ACTION ITEM:
Return the lines below that contain "Community".

PROVIDED RECORDS:
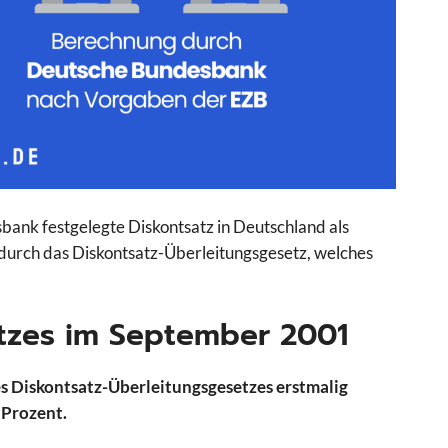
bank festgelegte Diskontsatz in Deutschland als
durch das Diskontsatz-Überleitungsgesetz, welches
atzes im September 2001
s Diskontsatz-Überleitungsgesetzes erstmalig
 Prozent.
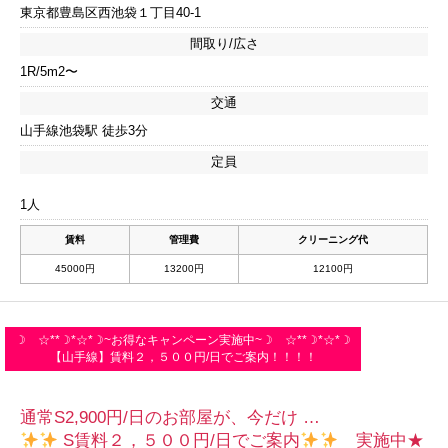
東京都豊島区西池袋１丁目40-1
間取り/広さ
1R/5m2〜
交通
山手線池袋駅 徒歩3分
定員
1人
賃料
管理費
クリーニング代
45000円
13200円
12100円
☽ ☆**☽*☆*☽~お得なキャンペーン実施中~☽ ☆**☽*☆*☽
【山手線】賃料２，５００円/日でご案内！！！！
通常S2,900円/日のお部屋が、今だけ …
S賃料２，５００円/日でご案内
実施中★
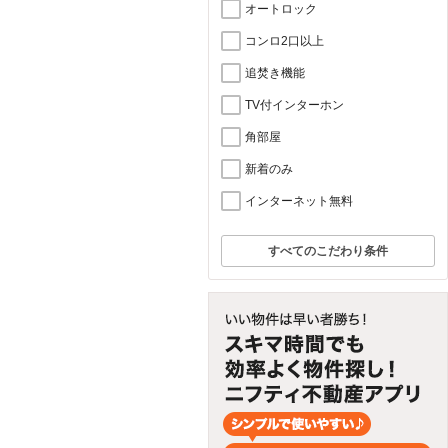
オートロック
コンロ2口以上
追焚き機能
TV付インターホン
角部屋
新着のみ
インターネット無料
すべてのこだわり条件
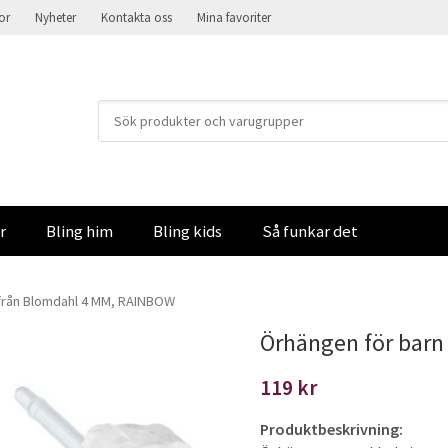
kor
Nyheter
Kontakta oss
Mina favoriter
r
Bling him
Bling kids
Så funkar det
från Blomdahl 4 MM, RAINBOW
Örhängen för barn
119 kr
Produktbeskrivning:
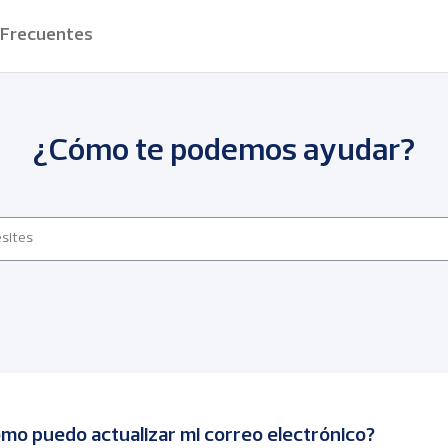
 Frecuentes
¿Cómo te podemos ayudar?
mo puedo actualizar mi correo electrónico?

* * *

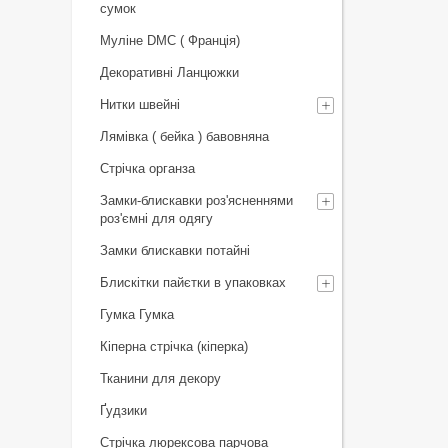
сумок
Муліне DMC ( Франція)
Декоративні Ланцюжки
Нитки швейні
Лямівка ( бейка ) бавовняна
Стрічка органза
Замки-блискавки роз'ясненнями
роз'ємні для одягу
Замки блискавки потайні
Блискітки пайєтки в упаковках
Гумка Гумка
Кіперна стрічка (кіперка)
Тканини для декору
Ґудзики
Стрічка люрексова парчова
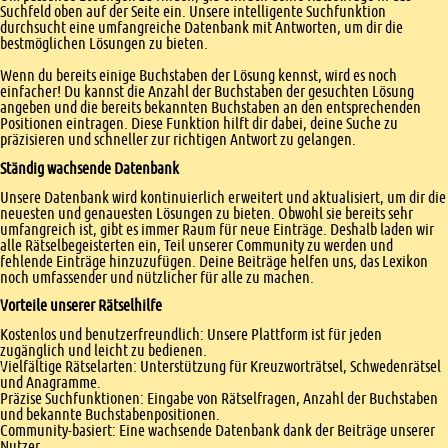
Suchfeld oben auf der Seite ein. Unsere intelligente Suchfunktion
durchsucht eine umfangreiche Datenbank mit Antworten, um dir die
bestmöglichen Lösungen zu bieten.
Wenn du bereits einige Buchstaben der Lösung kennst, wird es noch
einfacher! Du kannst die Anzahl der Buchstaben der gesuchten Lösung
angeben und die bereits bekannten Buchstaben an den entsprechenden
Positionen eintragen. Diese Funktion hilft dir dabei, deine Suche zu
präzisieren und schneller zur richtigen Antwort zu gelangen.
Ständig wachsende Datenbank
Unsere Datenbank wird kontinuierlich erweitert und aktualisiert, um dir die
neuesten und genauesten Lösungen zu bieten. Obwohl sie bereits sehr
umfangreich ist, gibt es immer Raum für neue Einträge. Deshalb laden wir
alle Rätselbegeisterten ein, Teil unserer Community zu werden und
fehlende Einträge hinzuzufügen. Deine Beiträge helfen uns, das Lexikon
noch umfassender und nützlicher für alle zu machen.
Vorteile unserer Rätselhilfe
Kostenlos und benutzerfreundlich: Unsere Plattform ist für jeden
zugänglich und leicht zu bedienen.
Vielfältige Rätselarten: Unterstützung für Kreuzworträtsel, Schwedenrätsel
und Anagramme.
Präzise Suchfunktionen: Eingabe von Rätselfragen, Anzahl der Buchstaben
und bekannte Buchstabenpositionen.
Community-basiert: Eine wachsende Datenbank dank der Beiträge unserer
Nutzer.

OUTPUT BELOW:
alle Rätselbegeisterten ein, Teil unserer Community zu werden und
Community-basiert: Eine wachsende Datenbank dank der Beiträge unserer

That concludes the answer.